In the 2nd lesson there intruduction to max_features of random forest. For me it looks similar to dropout of neural network from deep learning, is it correct intuition?

(Asutosh) #632

@Kasianenko
Yes, absolutely. Connecting the right dots.


(Asutosh) #633

Hello @fumpen,

as Jeremy says in one of his lectures, we can’t use any of the test data for calibration. Think of it as you don’t have it until you’ve trained your model completely. Else, you can’t get true results.


(Vishal ) #634

Hello Everyone,

In Lecture 2, @jeremy explains how a decision tree is formed by selecting a variable and a split-point, at each step, which yields the lowest MSE (as per the naive model). Can someone please explain why exactly is this the splitting methodology? From another source, decision tree splitting is done using the ‘Information Gain’. How are these two (MSE and Information Gain) connected?


(Asutosh) #635

hello @vahuja4, think it this way

Information Gain = MSE at Root Node - Avg. MSE of the childs after splitting

So, IG will be more when Avg. MSE drops the most. Both are basically indicating the same thing only.


(Vishal ) #636

I see. But why is this termed to be ‘Information Gain’? Also, would you know why is this the chosen methodology for splitting?


(Asutosh) #637

@vahuja4

  1. I think it is termed like that by convention because the more close your predictions come to actual values, you seem to have gained more information. And MSE basically denotes the gap between the actual values and model prediction. So, the closer the gap becomes(i.e. the more the MSE drops), it can be thought of as more information is gained.

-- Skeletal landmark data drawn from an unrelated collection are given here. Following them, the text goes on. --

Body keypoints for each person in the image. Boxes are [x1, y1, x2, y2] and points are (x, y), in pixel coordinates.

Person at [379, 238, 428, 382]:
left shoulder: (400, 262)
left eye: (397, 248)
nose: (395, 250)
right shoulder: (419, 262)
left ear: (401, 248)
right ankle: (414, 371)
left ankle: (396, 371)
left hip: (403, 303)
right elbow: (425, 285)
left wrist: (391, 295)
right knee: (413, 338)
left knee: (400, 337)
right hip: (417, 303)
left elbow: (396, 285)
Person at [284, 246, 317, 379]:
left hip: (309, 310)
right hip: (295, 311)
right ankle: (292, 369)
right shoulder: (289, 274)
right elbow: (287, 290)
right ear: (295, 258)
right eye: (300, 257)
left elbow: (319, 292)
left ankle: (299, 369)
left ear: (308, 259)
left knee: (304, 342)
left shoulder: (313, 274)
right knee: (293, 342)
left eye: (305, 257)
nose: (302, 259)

  2. As you know in DecisionTreeRegressor, the pred`iction at a node is given by taking the average of all the data points belonging to it. So, our ultimate goal is to make this average as close to the actual value.
    So, we basically do a brute-force search of all possible splitting and check which one will give average closest to the actual values, and use MSE as a metric to measure the closeness.

I hope these answer your questions.


(Vishal ) #638

@asutosh97, thank you! Makes sense.


(Aditya) #639

Hey guys, if you want even a deeper understanding of your tree based models/xgb/sklearn etc, check this cool repos out,

What are your thoughts on this Jeremy?

(It’s really nice to interpret the Black Boxes properly…)

Both look Promising


(Asutosh) #640

looks interesting, where can I find documentations of using this?


(Aditya) #641

Probably the notebooks are there…

The plots looks amazing…

https://nbviewer.jupyter.org/github/slundberg/shap/tree/master/notebooks/


(Kofi Asiedu Brempong) #642

I’m trying out techniques learnt in lessons 1 and 2 on the house prices kaggle competition


the training set has 1460 rows, should i still split it into 2 to get a separate validation set or should I just rely on oob_score?